Please write out, exactly as given, the line that contains "comenzarán a bajar." and all lines that follow it through the end of the listing, and nothing else.
-- Exercise data follows --
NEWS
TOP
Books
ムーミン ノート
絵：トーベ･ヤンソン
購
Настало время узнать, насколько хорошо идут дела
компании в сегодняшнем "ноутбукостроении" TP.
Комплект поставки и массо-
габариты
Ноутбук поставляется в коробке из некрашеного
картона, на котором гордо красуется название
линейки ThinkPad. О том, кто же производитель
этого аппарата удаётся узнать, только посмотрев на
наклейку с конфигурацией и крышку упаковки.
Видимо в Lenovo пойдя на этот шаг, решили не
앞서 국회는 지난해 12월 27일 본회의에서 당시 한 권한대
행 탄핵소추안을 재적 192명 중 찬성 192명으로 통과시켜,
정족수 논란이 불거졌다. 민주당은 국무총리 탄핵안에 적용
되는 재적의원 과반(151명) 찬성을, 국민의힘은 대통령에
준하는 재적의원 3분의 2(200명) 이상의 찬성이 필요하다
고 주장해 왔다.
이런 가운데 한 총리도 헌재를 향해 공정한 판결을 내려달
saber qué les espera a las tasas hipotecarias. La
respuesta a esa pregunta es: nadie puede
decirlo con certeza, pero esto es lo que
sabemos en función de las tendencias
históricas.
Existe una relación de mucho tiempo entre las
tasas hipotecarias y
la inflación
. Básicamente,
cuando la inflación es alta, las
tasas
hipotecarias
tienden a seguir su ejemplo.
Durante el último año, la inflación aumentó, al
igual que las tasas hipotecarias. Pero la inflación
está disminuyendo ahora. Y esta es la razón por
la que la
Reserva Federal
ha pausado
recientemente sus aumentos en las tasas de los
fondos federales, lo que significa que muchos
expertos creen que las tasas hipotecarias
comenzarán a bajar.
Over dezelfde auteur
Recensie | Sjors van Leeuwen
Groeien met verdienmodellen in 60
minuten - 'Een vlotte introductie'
-- Exercise data concluded --
**Solution to this task**.
comenzarán a bajar.
Over dezelfde auteur
Recensie | Sjors van Leeuwen
Groeien met verdienmodellen in 60
minuten - 'Een vlotte introductie'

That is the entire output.